PROMPT 1:
In the blog posts below, in what year was Peter Carey's novel Illywhacker published?
PROMPT 2:
Transcribe part of the blog posts below, beginning at the words "Thank you for" and stopping after "wonderered: why bother?".

TEXT PASSAGE:
>>>

Wednesday, December 8, 2010

The September Issue


Mr Andrew Riemer
Chief Book Reviewer
Sydney Morning Herald


Dear Mr Riemer

Thank you for many hours of enjoyment over the years of reading your thoughtful and erudite reviews. This week-end's review of the Best Australian Essays 2010
was particularly helpful, especially for its comment:

The only disappointment amongst these frequently anthologised writes is so and so's pretentious and condescending demolition of the Minogue sisters. I wonderered: why bother?


This article was orginially published in The Monthly magazine.

I've subscribed to this magazine since it was launched, not without mixed feelings as it has sometimes lost its way and changed editors with great chaos last year. Its fiction selections are very uneven and its poetry choice is woeful but its long essays on politics and crime are often really good and Robert Forster's music reviews are usually the best thing in it.

I had a single issue left on my current subscription after the September issue. The pointless over-long article on the Minogues was enough for me to resolve not to renew. Then of course the October issue was really good so I changed my mind.

Your review made me realise I wasn't alone in disliking this article.

In answer to your question, I think the new young gun editor trying to attract new readers from newstand browsers with his cover.

I'm surprised Rhianna isn't on the current issue.

Yours sincerely

Mary

Tuesday, December 7, 2010

The Illywacker challenge

Finished!!

Finally!

And do I feel better?

Is there a sense of achievement that I can cross Illywacker off my list after four long weeks of not enjoying reading?

Well no actually.

And knowing the ending - which was actually the bit before the ending - didn't ruin it because well I didn't care at all by then.

Scrivener Avril Rolfe reminded me last week that part of this could be that he's not really that nice to his female characters. Or apparently, to his ex-wife.

I might go and read something sweet, lighthearted and life-affirming now. Back soon.

Wednesday, December 1, 2010

Illywacked


A long time ago, probably not long after it was published in 1985, I overhead my mother telling my father what happened at the end of Peter Carey's novel Illywhacker.

I was cross because I'd wanted to read it and at that stage still thought that there was no point in starting a novel if you knew the ending.

Now I can't quite remember what she said so I thought I should give it a go when a copy turned up at home. After all I've read most of his other novels and some of his stories and essays and usually found his work interesting and funny if a bit disturbing in places (I mean The Tax Inspector was just a bit too icky in ways I don't like to think about even now).

<<<

SUPPLIED INFORMATION:

>>>

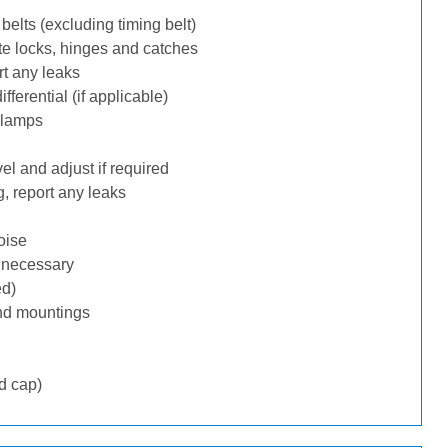
belts (excluding timing belt)
te locks, hinges and catches
rt any leaks
ferential (if applicable)
 lamps
l and adjust if required
, report any leaks
oise
f necessary
ed)
nd mountings
d cap)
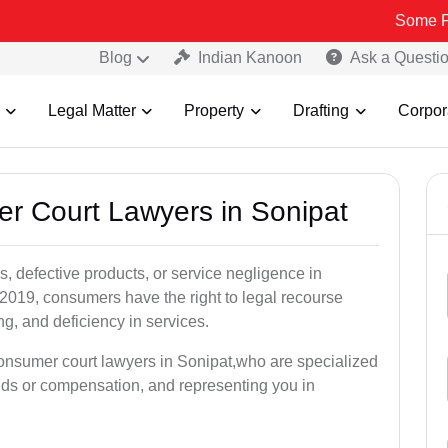
Some Fake and Fr
Blog
Indian Kanoon
Ask a Questi
Legal Matter
Property
Drafting
Corpor
er Court Lawyers in Sonipat
, defective products, or service negligence in
019, consumers have the right to legal recourse
ing, and deficiency in services.
consumer court lawyers in Sonipat,who are specialized
unds or compensation, and representing you in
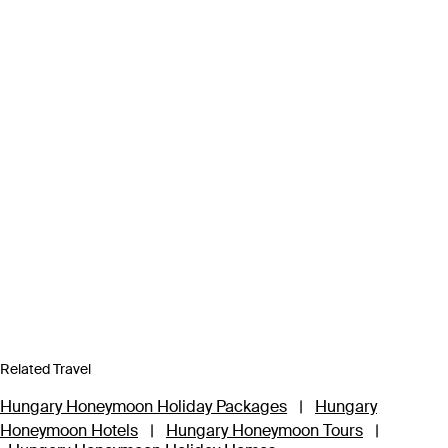
Related Travel
Hungary Honeymoon Holiday Packages
|
Hungary
Honeymoon Hotels
|
Hungary Honeymoon Tours
|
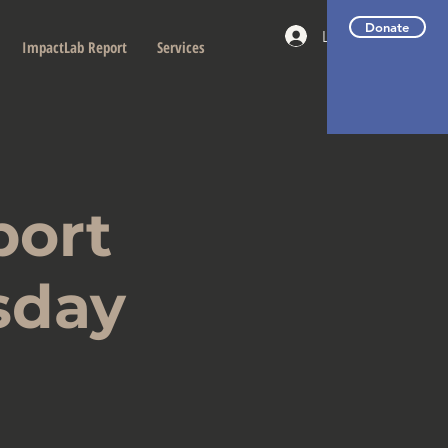
Donate
Log In
ImpactLab Report
Services
port
sday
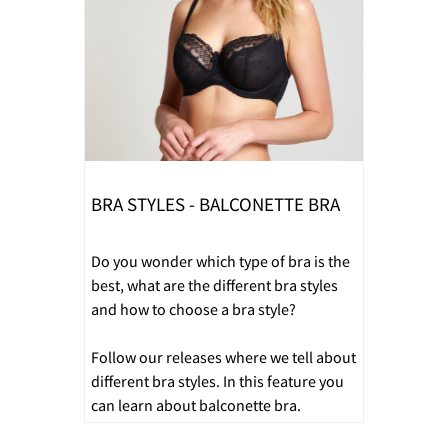
BRA STYLES - BALCONETTE BRA
Do you wonder which type of bra is the
best, what are the different bra styles
and how to choose a bra style?
Follow our releases where we tell about
different bra styles. In this feature you
can learn about balconette bra.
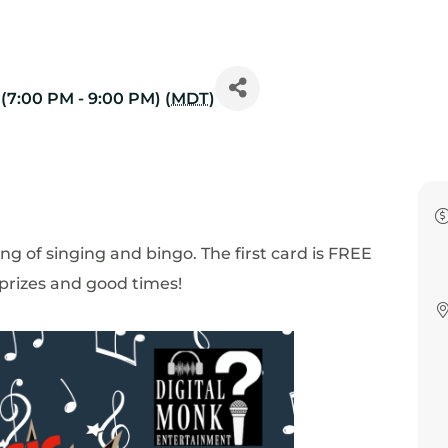
(7:00 PM - 9:00 PM) (
MDT
)
ng of singing and bingo. The first card is FREE
 prizes and good times!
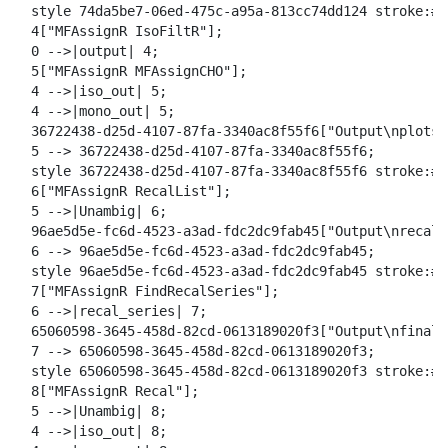
o
  style 74da5be7-06ed-475c-a95a-813cc74dd124 stroke:#2
a
  4["MFAssignR IsoFiltR"];

d
  0 -->|output| 4;

  5["MFAssignR MFAssignCHO"];

  4 -->|iso_out| 5;

  4 -->|mono_out| 5;

  36722438-d25d-4107-87fa-3340ac8f55f6["Output\nplots"]
  5 --> 36722438-d25d-4107-87fa-3340ac8f55f6;

  style 36722438-d25d-4107-87fa-3340ac8f55f6 stroke:#2
  6["MFAssignR RecalList"];

  5 -->|Unambig| 6;

  96ae5d5e-fc6d-4523-a3ad-fdc2dc9fab45["Output\nrecal_
  6 --> 96ae5d5e-fc6d-4523-a3ad-fdc2dc9fab45;

  style 96ae5d5e-fc6d-4523-a3ad-fdc2dc9fab45 stroke:#2
  7["MFAssignR FindRecalSeries"];

  6 -->|recal_series| 7;

  65060598-3645-458d-82cd-0613189020f3["Output\nfinal_
  7 --> 65060598-3645-458d-82cd-0613189020f3;

  style 65060598-3645-458d-82cd-0613189020f3 stroke:#2
  8["MFAssignR Recal"];

  5 -->|Unambig| 8;

  4 -->|iso_out| 8;
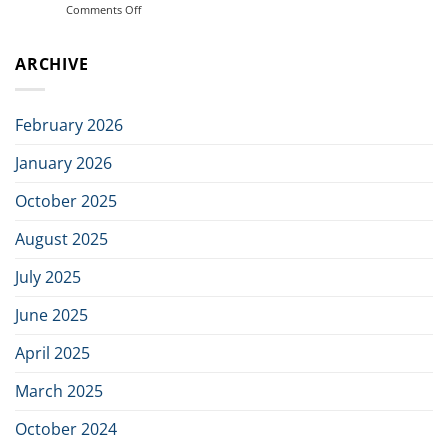
Comments Off
on
in
ArmaTech
joint
AB
initiative
ARCHIVE
Signs
to
Distributor
build
Agreement
the
with
next
February 2026
Viewpointsystem
generation
of
January 2026
Nordic
defence
October 2025
industry
August 2025
July 2025
June 2025
April 2025
March 2025
October 2024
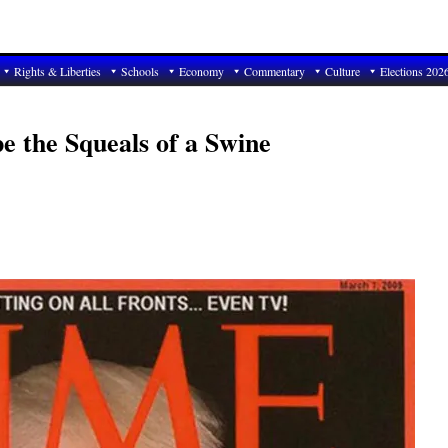
Rights & Liberties
Schools
Economy
Commentary
Culture
Elections 202
e the Squeals of a Swine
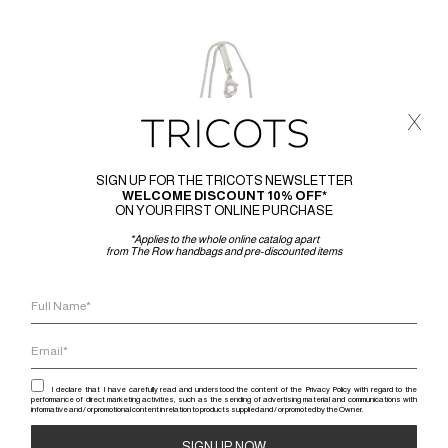
x
SIGN UP FOR THE TRICOTS NEWSLETTER
WELCOME DISCOUNT 10% OFF*
ON YOUR FIRST ONLINE PURCHASE
*Applies to the whole online catalog apart
from The Row handbags and pre-discounted items
I declare that I have carefully read and understood the content of the Privacy Policy with regard to the
performance of direct marketing activities, such as the sending of advertising material and communications with
informative and / or promotional content in relation to products supplied and / or promoted by the Owner.
RICK 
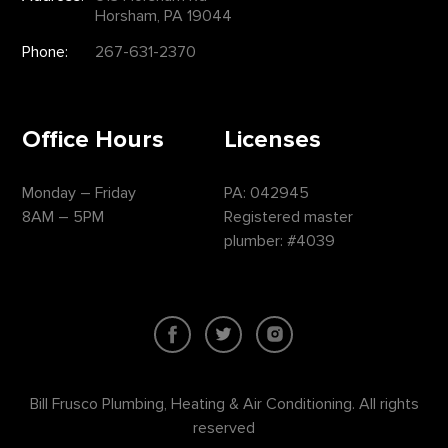
Horsham, PA 19044
Phone:
267-631-2370
Office Hours
Licenses
Monday – Friday
PA: 042945
8AM – 5PM
Registered master
plumber: #4039
Bill Frusco Plumbing, Heating & Air Conditioning. All rights
reserved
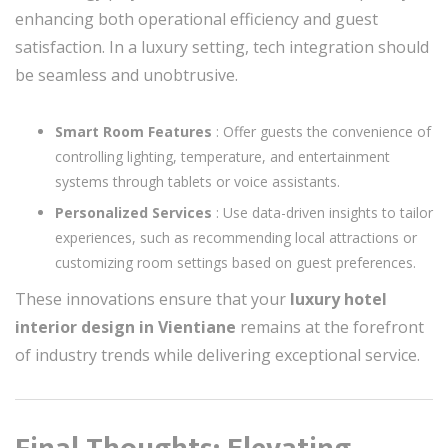
enhancing both operational efficiency and guest
satisfaction. In a luxury setting, tech integration should
be seamless and unobtrusive.
Smart Room Features
: Offer guests the convenience of
controlling lighting, temperature, and entertainment
systems through tablets or voice assistants.
Personalized Services
: Use data-driven insights to tailor
experiences, such as recommending local attractions or
customizing room settings based on guest preferences.
These innovations ensure that your
luxury hotel
interior design in Vientiane
remains at the forefront
of industry trends while delivering exceptional service.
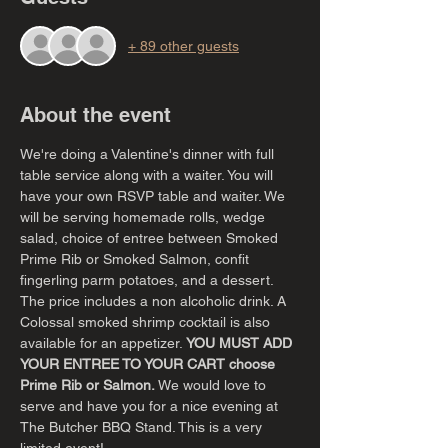
+ 89 other guests
About the event
We're doing a Valentine's dinner with full 
table service along with a waiter. You will 
have your own RSVP table and waiter. We 
will be serving homemade rolls, wedge 
salad, choice of entree between Smoked 
Prime Rib or Smoked Salmon, confit 
fingerling parm potatoes, and a dessert. 
The price includes a non alcoholic drink. A 
Colossal smoked shrimp cocktail is also 
available for an appetizer. 
YOU MUST ADD 
YOUR ENTREE TO YOUR CART choose 
Prime Rib or Salmon. 
We would love to 
serve and have you for a nice evening at 
The Butcher BBQ Stand. This is a very 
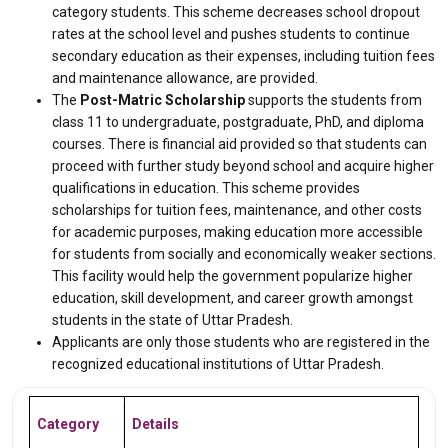
category students. This scheme decreases school dropout
rates at the school level and pushes students to continue
secondary education as their expenses, including tuition fees
and maintenance allowance, are provided.
The
Post-Matric Scholarship
supports the students from
class 11 to undergraduate, postgraduate, PhD, and diploma
courses. There is financial aid provided so that students can
proceed with further study beyond school and acquire higher
qualifications in education. This scheme provides
scholarships for tuition fees, maintenance, and other costs
for academic purposes, making education more accessible
for students from socially and economically weaker sections.
This facility would help the government popularize higher
education, skill development, and career growth amongst
students in the state of Uttar Pradesh.
Applicants are only those students who are registered in the
recognized educational institutions of Uttar Pradesh.
Category
Details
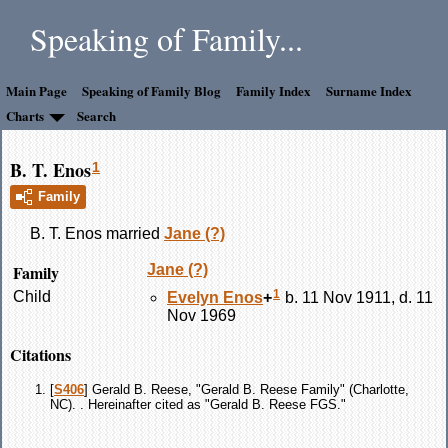
Speaking of Family...
Main Page
Speaking of Family Blog
Family Index
Surname Index
Charts
Search
B. T. Enos
1
Family
B. T.
Enos
married
Jane
(?)
Family
Jane
(?)
1
Child
Evelyn
Enos
+
b. 11 Nov 1911, d. 11
Nov 1969
Citations
[
S406
] Gerald B. Reese, "Gerald B. Reese Family" (Charlotte,
NC). . Hereinafter cited as "Gerald B. Reese FGS."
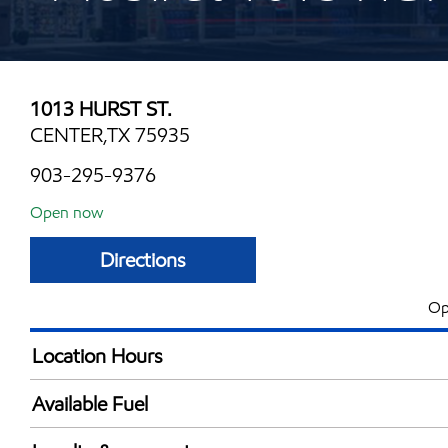
1013 HURST ST.
CENTER,TX 75935
903-295-9376
Open now
Directions
Op
Location Hours
Mon
6:00 am - 10:00 
Available Fuel
Tue
6:00 am - 10:00 
Synergy Diesel Efficient / Diesel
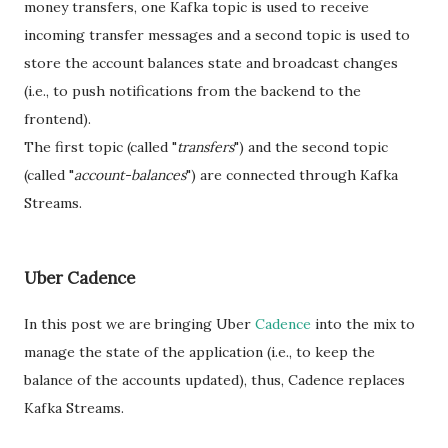
money transfers, one Kafka topic is used to receive
incoming transfer messages and a second topic is used to
store the account balances state and broadcast changes
(i.e., to push notifications from the backend to the
frontend).
The first topic (called "
transfers
") and the second topic
(called "
account-balances
") are connected through Kafka
Streams.
Uber Cadence
In this post we are bringing Uber
Cadence
into the mix to
manage the state of the application (i.e., to keep the
balance of the accounts updated), thus, Cadence replaces
Kafka Streams.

<<<

PROBLEM SOLUTION 1:
1985

PROBLEM SOLUTION 2:
Thank you for many hours of enjoyment over the years of reading your thoughtful and erudite reviews. This week-end's review of the Best Australian Essays 2010
was particularly helpful, especially for its comment:

The only disappointment amongst these frequently anthologised writes is so and so's pretentious and condescending demolition of the Minogue sisters. I wonderered: why bother?